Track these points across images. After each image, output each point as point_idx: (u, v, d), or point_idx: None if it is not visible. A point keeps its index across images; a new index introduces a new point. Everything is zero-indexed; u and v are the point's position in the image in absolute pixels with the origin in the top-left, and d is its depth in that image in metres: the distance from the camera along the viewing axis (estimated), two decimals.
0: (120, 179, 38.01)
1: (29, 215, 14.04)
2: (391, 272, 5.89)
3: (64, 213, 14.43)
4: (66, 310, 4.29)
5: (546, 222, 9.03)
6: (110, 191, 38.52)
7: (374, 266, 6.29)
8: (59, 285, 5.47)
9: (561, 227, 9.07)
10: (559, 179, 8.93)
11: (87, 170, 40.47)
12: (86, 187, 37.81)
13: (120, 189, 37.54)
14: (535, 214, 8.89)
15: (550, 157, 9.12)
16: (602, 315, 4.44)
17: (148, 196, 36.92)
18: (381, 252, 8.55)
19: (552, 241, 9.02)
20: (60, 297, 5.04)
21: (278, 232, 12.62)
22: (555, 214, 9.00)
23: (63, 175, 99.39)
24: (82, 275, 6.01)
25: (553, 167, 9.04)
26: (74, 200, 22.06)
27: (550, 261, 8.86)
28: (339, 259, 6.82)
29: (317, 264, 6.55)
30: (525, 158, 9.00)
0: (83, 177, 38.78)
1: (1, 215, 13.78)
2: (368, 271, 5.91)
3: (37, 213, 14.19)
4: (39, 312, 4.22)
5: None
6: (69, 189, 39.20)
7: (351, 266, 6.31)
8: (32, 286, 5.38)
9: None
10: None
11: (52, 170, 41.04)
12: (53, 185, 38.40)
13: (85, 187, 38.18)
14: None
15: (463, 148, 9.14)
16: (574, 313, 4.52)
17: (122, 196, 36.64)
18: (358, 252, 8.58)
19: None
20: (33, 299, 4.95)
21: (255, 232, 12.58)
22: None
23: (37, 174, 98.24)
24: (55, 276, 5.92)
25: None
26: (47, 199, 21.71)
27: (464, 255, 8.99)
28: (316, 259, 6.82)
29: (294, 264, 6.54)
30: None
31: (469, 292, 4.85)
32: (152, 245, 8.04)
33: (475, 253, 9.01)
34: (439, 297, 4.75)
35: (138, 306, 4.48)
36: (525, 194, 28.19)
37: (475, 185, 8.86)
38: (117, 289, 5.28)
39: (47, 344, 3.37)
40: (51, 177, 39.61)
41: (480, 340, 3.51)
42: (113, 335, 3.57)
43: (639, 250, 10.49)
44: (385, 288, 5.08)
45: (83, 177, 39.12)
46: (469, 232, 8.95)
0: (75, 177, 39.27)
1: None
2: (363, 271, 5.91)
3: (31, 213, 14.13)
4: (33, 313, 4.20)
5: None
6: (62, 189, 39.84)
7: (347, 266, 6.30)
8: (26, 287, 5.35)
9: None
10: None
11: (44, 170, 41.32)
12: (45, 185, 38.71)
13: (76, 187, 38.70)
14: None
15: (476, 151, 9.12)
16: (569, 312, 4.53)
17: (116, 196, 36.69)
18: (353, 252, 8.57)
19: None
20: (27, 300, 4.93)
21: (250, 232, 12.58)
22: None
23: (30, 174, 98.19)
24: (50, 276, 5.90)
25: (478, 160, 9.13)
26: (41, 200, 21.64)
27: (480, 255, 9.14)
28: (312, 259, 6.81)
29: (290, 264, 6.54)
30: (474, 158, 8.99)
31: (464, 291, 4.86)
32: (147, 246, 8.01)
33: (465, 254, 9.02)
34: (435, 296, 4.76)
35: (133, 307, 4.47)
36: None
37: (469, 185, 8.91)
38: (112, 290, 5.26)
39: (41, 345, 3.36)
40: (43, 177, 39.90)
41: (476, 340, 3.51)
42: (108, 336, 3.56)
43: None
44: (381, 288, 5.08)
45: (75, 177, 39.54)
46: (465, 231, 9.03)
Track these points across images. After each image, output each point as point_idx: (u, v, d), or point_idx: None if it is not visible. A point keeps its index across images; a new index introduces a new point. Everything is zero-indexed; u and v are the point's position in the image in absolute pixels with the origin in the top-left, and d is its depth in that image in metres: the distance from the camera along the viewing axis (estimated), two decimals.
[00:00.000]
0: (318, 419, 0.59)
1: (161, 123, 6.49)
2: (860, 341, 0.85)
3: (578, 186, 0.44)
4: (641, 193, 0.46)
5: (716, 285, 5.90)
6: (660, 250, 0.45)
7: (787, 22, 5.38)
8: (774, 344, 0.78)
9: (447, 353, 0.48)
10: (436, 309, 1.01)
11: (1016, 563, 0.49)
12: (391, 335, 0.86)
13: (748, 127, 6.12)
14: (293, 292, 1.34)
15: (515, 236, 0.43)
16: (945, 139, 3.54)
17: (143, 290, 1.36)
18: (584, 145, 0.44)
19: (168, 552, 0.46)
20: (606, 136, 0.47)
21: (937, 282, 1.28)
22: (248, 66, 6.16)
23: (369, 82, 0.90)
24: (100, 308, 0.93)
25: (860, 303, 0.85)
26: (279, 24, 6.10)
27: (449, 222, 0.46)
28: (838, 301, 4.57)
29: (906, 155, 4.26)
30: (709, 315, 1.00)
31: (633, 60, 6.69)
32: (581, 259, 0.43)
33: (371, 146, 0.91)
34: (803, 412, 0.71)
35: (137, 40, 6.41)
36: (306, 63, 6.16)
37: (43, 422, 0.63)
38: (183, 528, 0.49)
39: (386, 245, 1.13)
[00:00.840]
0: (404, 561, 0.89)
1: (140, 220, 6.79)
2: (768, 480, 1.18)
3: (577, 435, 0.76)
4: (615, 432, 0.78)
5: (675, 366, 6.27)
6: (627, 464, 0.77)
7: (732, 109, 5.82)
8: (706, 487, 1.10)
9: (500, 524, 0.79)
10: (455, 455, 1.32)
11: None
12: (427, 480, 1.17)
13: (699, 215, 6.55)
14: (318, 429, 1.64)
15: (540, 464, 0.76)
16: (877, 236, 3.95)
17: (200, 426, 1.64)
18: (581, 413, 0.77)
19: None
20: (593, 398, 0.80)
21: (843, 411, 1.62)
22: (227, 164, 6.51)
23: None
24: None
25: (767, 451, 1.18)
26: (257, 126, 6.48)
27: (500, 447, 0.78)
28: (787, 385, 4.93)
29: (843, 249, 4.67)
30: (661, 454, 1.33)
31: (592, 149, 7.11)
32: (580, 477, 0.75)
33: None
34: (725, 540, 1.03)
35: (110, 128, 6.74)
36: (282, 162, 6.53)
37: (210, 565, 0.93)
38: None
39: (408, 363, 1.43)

-.-.-

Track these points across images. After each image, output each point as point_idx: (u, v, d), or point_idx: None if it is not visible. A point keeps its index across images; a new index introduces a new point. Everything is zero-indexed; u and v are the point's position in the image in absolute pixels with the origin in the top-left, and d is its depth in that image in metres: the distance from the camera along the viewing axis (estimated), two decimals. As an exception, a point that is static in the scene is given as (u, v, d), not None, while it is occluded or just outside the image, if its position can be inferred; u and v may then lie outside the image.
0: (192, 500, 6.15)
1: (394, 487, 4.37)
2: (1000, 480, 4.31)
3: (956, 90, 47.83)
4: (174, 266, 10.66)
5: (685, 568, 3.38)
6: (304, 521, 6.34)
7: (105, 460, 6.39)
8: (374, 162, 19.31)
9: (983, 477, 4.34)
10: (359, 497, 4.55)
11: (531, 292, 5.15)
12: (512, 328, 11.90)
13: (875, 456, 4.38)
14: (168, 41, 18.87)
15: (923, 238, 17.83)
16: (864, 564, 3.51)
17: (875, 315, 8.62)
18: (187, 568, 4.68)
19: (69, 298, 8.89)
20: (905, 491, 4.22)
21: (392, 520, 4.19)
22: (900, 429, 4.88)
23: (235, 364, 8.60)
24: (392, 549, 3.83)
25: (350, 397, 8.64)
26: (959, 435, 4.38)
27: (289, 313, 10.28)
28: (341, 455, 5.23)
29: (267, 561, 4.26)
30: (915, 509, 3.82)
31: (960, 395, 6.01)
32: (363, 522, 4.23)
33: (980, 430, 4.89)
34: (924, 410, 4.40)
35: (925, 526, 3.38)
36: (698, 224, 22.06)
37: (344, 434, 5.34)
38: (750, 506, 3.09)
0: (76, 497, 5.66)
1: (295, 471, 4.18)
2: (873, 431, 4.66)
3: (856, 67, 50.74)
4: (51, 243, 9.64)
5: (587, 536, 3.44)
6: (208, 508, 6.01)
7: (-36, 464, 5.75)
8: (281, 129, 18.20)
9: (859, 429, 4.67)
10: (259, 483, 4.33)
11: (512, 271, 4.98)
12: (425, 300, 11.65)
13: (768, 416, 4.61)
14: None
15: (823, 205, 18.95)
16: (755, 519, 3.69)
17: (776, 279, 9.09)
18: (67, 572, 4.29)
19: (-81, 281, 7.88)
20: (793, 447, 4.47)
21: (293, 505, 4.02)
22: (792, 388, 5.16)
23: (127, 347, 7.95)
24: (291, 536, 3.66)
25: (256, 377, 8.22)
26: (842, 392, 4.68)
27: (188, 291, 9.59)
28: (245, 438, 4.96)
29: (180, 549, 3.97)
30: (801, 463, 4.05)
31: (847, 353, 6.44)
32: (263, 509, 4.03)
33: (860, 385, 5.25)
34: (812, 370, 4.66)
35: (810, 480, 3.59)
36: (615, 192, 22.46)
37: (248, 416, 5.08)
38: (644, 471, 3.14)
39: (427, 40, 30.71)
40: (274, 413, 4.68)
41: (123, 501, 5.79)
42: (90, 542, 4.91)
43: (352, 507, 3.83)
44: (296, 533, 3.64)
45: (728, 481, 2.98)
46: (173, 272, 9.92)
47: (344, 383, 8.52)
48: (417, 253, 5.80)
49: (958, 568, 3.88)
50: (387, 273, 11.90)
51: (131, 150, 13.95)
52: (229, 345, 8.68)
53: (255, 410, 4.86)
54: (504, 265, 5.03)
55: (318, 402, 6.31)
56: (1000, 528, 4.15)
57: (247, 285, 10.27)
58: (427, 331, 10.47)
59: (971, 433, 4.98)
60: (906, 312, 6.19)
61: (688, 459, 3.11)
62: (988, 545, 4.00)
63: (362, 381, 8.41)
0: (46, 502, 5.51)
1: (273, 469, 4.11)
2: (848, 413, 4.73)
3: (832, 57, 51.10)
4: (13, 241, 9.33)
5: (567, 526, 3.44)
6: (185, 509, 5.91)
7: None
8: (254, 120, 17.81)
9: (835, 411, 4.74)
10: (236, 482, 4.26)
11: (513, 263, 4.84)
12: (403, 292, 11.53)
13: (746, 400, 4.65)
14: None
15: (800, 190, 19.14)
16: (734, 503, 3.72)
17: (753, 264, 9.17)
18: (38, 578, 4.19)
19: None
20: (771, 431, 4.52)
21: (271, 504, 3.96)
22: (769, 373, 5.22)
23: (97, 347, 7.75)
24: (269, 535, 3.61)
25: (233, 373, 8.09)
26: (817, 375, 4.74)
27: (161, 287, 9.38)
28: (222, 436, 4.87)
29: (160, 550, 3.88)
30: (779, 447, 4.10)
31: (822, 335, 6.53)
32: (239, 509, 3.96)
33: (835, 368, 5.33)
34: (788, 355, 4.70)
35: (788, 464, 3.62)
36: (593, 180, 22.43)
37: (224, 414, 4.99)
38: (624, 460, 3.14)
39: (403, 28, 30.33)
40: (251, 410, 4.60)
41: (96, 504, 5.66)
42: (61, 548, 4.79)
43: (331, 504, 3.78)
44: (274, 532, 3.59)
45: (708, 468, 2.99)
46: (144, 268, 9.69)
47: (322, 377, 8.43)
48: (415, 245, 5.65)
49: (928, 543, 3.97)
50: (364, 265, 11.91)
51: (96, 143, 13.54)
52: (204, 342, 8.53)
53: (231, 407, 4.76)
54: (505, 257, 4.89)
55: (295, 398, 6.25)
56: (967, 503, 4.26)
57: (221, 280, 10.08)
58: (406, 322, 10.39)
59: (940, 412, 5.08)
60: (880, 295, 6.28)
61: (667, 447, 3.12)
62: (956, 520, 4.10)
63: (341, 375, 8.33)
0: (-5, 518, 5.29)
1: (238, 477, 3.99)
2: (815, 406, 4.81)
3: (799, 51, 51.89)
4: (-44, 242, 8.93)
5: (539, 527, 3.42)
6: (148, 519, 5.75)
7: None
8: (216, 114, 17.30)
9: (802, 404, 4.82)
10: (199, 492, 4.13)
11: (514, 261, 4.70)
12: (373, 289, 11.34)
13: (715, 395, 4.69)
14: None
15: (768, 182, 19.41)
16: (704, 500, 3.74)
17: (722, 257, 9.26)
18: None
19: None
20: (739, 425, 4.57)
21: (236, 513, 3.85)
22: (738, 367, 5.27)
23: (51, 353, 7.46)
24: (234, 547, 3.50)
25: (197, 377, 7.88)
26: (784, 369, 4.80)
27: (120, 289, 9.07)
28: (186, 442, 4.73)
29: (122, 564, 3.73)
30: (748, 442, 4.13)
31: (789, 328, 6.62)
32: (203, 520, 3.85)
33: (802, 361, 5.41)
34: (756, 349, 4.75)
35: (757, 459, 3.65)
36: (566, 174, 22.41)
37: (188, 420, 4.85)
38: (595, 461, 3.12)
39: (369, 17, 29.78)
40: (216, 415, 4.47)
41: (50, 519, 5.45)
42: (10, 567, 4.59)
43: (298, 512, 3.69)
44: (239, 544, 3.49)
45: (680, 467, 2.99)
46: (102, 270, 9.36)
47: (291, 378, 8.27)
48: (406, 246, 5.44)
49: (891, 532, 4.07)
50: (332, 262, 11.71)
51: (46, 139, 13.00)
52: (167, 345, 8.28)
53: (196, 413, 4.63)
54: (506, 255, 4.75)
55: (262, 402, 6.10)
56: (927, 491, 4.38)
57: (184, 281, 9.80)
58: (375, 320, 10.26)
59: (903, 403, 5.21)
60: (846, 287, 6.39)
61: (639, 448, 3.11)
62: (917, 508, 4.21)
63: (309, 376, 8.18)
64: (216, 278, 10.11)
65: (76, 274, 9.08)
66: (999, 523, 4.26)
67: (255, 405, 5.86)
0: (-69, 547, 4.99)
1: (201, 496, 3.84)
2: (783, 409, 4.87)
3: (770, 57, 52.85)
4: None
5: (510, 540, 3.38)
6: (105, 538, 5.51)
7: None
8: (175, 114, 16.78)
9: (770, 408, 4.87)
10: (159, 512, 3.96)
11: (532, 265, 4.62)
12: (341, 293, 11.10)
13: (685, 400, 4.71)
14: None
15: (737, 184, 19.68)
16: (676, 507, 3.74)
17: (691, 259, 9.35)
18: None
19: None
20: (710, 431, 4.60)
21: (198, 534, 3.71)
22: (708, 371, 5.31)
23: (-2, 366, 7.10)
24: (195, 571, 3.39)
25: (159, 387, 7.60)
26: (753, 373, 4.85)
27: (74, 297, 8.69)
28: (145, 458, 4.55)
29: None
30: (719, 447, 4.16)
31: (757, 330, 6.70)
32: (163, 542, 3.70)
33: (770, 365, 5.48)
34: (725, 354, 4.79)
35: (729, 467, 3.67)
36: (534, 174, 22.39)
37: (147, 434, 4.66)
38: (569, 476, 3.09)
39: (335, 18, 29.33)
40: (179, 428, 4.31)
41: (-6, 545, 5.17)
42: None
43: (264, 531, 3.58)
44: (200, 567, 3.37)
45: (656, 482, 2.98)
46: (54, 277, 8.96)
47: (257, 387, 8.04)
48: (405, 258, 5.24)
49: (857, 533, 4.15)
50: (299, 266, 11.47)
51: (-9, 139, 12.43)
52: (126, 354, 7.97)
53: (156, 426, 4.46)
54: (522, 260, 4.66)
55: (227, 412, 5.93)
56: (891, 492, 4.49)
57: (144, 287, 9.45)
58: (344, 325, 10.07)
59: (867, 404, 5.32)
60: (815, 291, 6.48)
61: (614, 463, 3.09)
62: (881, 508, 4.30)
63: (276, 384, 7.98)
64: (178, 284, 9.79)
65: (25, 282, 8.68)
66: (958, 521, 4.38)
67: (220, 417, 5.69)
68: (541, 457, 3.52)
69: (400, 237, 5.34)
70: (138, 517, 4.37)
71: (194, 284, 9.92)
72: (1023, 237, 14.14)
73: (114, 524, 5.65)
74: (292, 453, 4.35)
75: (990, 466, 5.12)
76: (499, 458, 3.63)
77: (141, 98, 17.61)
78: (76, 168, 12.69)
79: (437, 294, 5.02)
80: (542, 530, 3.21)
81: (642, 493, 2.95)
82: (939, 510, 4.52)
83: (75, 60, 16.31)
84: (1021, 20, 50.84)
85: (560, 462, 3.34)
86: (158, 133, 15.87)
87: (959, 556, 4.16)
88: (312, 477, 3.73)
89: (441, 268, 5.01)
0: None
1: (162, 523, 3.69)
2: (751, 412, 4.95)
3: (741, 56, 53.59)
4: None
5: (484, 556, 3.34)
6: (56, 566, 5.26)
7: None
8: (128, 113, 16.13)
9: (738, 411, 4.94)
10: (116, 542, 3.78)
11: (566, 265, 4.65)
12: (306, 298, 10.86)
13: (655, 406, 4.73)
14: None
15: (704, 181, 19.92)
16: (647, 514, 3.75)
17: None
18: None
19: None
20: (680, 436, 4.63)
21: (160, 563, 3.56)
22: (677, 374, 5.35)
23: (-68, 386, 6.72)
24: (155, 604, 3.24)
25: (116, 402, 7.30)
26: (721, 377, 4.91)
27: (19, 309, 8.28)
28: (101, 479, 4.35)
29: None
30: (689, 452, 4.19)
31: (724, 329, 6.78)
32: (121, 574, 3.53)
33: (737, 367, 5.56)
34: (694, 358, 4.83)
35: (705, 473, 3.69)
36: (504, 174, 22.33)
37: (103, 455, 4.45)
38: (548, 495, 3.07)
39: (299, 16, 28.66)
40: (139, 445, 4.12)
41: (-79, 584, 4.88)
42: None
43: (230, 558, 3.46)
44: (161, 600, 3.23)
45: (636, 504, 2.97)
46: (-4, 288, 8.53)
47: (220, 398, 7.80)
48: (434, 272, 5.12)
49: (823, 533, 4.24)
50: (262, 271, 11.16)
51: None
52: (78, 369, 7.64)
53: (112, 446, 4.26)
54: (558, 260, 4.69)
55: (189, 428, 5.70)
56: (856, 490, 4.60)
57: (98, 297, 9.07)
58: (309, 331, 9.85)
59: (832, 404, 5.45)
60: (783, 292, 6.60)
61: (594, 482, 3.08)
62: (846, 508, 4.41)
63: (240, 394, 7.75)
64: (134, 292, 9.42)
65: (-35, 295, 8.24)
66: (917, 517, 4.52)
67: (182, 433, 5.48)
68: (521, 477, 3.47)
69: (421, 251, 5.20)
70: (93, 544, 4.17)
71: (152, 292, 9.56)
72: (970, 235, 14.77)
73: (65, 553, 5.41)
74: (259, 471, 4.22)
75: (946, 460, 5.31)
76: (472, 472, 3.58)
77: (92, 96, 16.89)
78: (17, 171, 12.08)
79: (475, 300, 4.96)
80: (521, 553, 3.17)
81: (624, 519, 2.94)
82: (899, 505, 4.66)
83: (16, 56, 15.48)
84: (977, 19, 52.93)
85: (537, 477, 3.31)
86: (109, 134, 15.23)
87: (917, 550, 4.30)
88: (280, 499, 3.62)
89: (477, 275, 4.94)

-.-.-

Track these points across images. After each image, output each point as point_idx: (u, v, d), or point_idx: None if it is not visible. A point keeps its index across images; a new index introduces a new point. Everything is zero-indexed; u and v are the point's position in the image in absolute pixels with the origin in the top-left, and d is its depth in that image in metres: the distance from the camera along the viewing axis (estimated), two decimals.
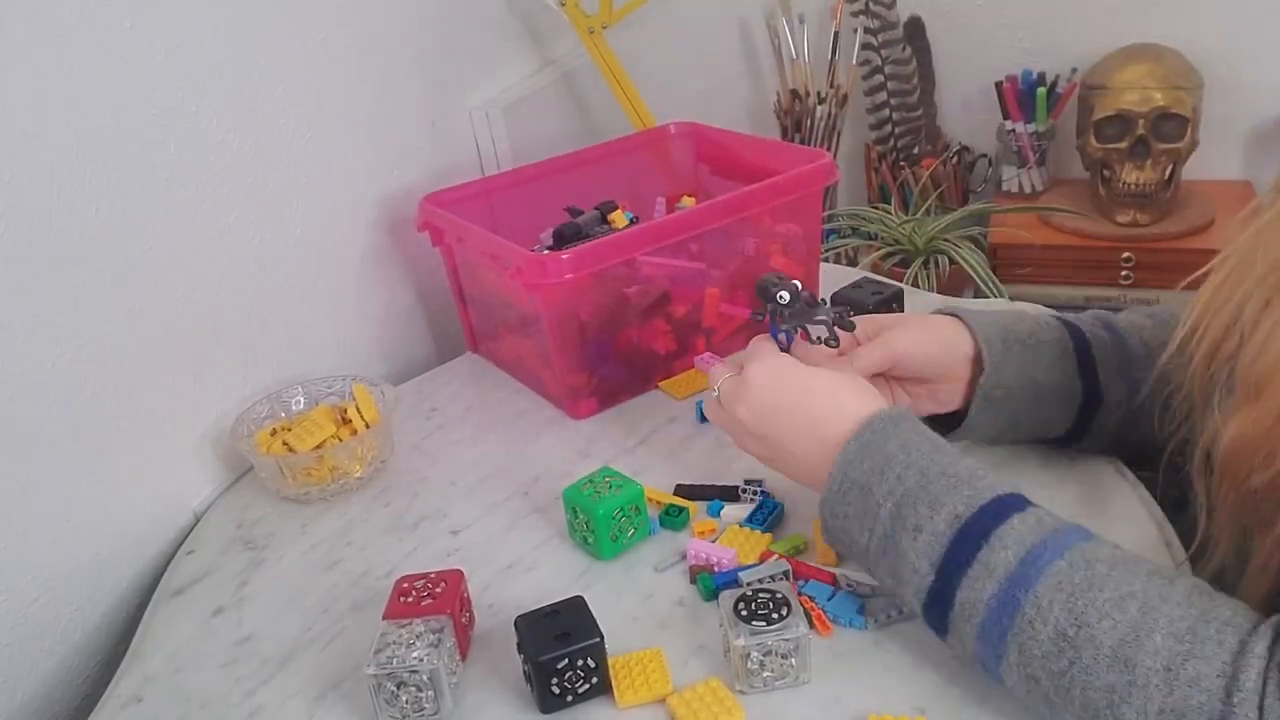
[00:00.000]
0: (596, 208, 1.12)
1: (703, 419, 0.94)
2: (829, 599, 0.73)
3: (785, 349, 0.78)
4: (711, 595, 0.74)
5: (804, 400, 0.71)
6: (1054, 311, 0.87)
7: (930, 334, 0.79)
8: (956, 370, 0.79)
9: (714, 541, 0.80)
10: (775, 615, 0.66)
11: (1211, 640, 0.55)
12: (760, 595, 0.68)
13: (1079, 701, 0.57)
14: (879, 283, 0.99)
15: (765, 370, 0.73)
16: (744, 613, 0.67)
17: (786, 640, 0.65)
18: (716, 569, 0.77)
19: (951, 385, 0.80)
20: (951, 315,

-.-.-

WHAT YOU SHOULD DO. Can you repeat, word for word, every line above from the one containing "2: (391, 272, 5.89)" down to the one containing "24: (82, 275, 6.01)", including both?

REPLY.
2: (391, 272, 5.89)
3: (64, 213, 14.43)
4: (66, 310, 4.29)
5: (546, 222, 9.03)
6: (110, 191, 38.52)
7: (374, 266, 6.29)
8: (59, 285, 5.47)
9: (561, 227, 9.07)
10: (559, 179, 8.93)
11: (87, 170, 40.47)
12: (86, 187, 37.81)
13: (120, 189, 37.54)
14: (535, 214, 8.89)
15: (550, 157, 9.12)
16: (602, 315, 4.44)
17: (148, 196, 36.92)
18: (381, 252, 8.55)
19: (552, 241, 9.02)
20: (60, 297, 5.04)
21: (278, 232, 12.62)
22: (555, 214, 9.00)
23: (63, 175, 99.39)
24: (82, 275, 6.01)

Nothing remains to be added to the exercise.